The snapback sanctions that were already expected to cause severe drug shortages by mid-2026 will interact with war damage to create compounding scarcity. The international community faces a concrete question: whether humanitarian exemptions to sanctions will be meaningfully expanded and enforced to allow medical supplies into a country that has sustained significant damage to its healthcare infrastructure. History suggests that the gap between stated humanitarian exemptions and actual access to financial channels for medical transactions will persist. For Iranian patients with cancer, epilepsy, and other conditions requiring consistent medication access, the coming months present a survival-level crisis that extends far beyond the immediate violence.

Conclusion

The bombing campaign against Iran has struck at least seven medical facilities, killed emergency medical workers, and destroyed specialized healthcare equipment that cannot be quickly replaced. These strikes have landed on a healthcare system already reeling from sanctions-driven drug shortages affecting an estimated six million patients. The death toll has reached at least 555, with the Minab school attack alone killing 165 people, most of them children. The compounding effect of military destruction and economic isolation is creating a healthcare emergency that will outlast the conflict itself.

Accountability for the destruction of medical infrastructure remains effectively absent given the current structure of international enforcement. The facts on the ground are documented by credible international organizations and verified by independent outlets, but documentation alone does not protect hospitals or ensure that patients receive the medications they need. What happens next depends on whether the international community treats the destruction of Iranian healthcare infrastructure as a serious legal and humanitarian matter, or as an acceptable cost of the broader military campaign. The evidence so far suggests the latter, and millions of patients will bear the consequences.

Frequently Asked Questions

How many medical facilities in Iran have been damaged by U.S.-Israeli strikes?

As of March 2, 2026, seven medical facilities have been damaged, including hospitals and emergency stations across multiple provinces. Among them are Gandhi Hospital and Khatam-al-Anbia Hospital in Tehran, Aboozar Children’s Hospital in Ahvaz, and three medical emergency centers in East Azerbaijan, Sistan-Baluchistan, and Hamedan.
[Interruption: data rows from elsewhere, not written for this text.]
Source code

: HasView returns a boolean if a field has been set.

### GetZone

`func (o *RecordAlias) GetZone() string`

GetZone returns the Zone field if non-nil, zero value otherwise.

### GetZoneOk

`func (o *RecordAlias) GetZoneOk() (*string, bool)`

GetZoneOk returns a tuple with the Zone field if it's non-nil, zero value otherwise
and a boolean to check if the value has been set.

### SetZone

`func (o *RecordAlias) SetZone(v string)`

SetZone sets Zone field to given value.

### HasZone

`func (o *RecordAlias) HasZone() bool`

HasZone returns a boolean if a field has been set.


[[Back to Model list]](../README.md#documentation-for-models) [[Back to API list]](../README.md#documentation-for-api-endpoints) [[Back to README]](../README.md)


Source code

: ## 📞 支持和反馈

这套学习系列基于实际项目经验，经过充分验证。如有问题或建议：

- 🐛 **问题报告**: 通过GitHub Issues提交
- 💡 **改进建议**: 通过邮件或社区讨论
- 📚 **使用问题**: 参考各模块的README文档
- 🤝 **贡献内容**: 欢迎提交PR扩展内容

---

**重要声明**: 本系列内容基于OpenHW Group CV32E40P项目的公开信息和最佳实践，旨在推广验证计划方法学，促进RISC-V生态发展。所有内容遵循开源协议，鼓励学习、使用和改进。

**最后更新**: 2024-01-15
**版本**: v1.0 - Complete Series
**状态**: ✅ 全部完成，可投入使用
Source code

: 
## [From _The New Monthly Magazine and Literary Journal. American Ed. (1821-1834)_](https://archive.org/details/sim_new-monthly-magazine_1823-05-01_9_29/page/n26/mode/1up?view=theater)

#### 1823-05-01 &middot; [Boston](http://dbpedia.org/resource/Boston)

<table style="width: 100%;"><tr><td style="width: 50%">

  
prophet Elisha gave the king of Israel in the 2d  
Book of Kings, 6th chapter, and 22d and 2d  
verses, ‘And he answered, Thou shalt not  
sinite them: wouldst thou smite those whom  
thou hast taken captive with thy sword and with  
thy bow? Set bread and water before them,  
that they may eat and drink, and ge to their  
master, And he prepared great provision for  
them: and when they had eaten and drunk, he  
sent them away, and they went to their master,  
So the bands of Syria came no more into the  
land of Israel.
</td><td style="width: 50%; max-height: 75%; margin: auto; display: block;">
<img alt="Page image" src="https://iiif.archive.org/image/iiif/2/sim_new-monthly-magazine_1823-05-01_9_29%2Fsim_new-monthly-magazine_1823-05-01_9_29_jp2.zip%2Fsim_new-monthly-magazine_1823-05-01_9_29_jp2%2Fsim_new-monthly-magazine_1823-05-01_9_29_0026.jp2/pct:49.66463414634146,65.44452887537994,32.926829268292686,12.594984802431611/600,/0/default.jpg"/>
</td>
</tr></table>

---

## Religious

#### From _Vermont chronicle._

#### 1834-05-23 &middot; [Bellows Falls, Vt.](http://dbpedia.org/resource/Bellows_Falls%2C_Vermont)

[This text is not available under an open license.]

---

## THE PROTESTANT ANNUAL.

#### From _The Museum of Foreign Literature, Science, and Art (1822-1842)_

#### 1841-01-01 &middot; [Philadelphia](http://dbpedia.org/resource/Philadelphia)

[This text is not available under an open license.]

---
Were Iranian hospitals already facing supply shortages before the bombing?

Yes. Iran’s pharmaceutical industry had been warning of severe drug shortages due to renewed UN sanctions under the snapback mechanism. An estimated six million patients already had limited access to treatment for diseases including cancer and epilepsy. While 99 percent of medicines are produced domestically, active pharmaceutical ingredients are imported, and international banks have been reluctant to process even exempt humanitarian transactions.

What was the deadliest single attack reported so far?

The deadliest single incident was a strike on a girls’ school in the southern city of Minab, which killed 165 people and wounded 95. Most of the victims were children.

Is the targeting of hospitals a violation of international law?

Under the Geneva Conventions, hospitals and medical facilities are afforded special protection and attacks on them are prohibited unless they are being used for hostile acts. Deliberate targeting of medical infrastructure can constitute a war crime under the Rome Statute. However, enforcement mechanisms are limited, particularly when the nations conducting strikes hold veto power on the UN Security Council.

How many people have been killed in the strikes overall?

The Iranian Red Crescent Society reported at least 555 people killed as of March 2, 2026, with more than 130 cities coming under attack since operations began on February 28. These figures are likely to increase as the situation develops.